▶ _Source document_

==========

Saint-Saëns Samson et Dalila

Record and Artist Details

Composer or Director: Camille Saint-Saëns

Genre:

Opera

Label: EMI

Media Format: CD or Download

Media Runtime: 124

Mastering:

DDD

Catalogue Number: 754470-2

Tracks:

Composition Artist Credit
Samson et Dalila Camille Saint-Saëns, Composer
Alain Fondary, High Priest, Baritone
Camille Saint-Saëns, Composer
Christian Papis, Messenger, Tenor
Daniel Galvez Vallejo, First Philistine, Tenor
François Harismendy, Second Philistine, Bass
Jean-Philippe Courtis, Abimélech, Bass
Myung-Whun Chung, Conductor
Paris Opéra-Bastille Chorus
Paris Opéra-Bastille Orchestra
Plácido Domingo, Samson, Tenor
Samuel Ramey, Old Hebrew, Bass
Waltraud Meier, Dalila, Mezzo soprano
This is an auspicious beginning to what one hopes will be a series of recordings of French opera made with the forces of the Bastille under Chung. Without doubt this is the most subtly and expertly conducted performance of this work to appear on CD, excellent as others have been in this respect, and also the best played and sung. Chung's achievement is to have welded the elements of pagan ruthlessness, erotic stimulation and Wagnerian harmony that comprise Saint-Saens's masterpiece into a convincing whole. His success is based on the essentials of a firm sense of rhythm and timing allied to a realization of the sensuousness and delicacy of the scoring. Whether in the lamenting of the Hebrews, the forceful music written for the High Priest, the heroics of Samson, the sensual outpourings of Dalila, or the empty rejoicing of the Bacchanale, he and his orchestra strike to the heart of the matter—and that orchestra plays with Gallic finesse augmented by a dedicated discipline not always a feature of French playing. They obviously respect and admire their conductor. The choral singing, though too distantly recorded, is no less alert and refined, with a full range of dynamic contrast. Everything is as surely felt as in Sir Colin Davis's account (Philips), but it is dispensed with a surer sense of dramatic development.

==========

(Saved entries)

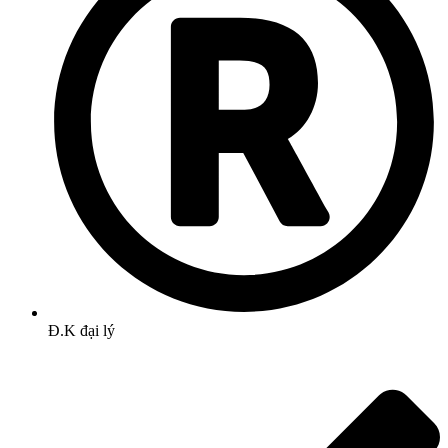
Đ.K đại lý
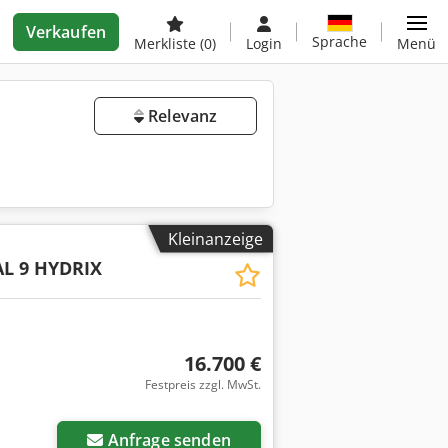
Verkaufen
Sprache
Merkliste
(0)
Login
Menü
Relevanz
Kleinanzeige
L 9 HYDRIX
16.700 €
Festpreis zzgl. MwSt.
Anfrage senden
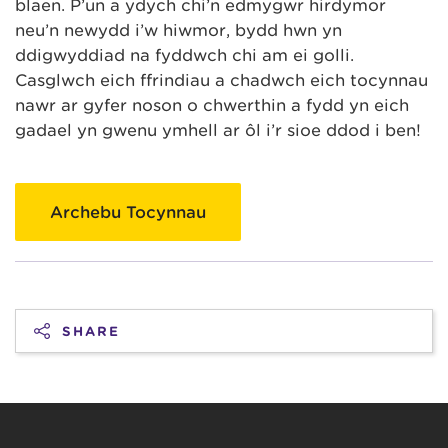
blaen. P’un a ydych chi’n edmygwr hirdymor
neu’n newydd i’w hiwmor, bydd hwn yn
ddigwyddiad na fyddwch chi am ei golli.
Casglwch eich ffrindiau a chadwch eich tocynnau
nawr ar gyfer noson o chwerthin a fydd yn eich
gadael yn gwenu ymhell ar ôl i’r sioe ddod i ben!
Archebu Tocynnau
SHARE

==========

▶ _Task list_
[a] Who conducts the Samson et Dalila recording?
[b] Name every singer credited as a bass on the Samson et Dalila recording page, along with the role each sings.
[c] Carry on the review of the Samson et Dalila recording after its final sentence.
None of the items matter here.

▶ _Answers for each item_
[a] Myung-Whun Chung

[b]
François Harismendy, Second Philistine
Jean-Philippe Courtis, Abimélech
Samuel Ramey, Old Hebrew

[c]
The cast couldn't be bettered today, certainly superior to Davis's. Meier's Dalila is French cousin to her Kundry, a fascinating portrayal of this equivocal anti-heroine, seductive, wheedling exerting her female wiles with the twin objects of sexual dominance and political command. All her sense of purpose comes out in her early greeting to the High Priest ''Salut a mon pere'', then she's meditative and expectant as Dalila ponders on her power at ''Se pourrait-il''. The set numbers are all sung with the vocal ease and long phrase of a singer at the zenith of her powers. Something of the voluptuous warmth found in Gorr's singing for Pretre (EMI, 12/63—nla) is all that is missing in a performance sung in virtually faultless French. She makes more of the text than Domingo who sings in his now familiar, all-purpose style, admirable in itself, somewhat missing the particular accents brought to this music by the great French tenors of the past. They exist no more and one must salute the sterling and often eloquent tones of Domingo, now more subtly used than they were for Barenboim back in 1978 (DG). I was occasionally conscious that Domingo sounds in a different acoustic from the other singers.
Fondary is superb as the High Priest, firm and rich in tone, commanding and vengeful in delivery: the most compelling interpreter of the part on disc, tout court. Ramey is luxury casting as the Old Hebrew, but as this is a part once sung by Pinza, Ramey probably felt he wasn't slumming it. After an unsteady start, he sings the small but important role with breadth and dignity. As Abimelech, Courtis makes much of little.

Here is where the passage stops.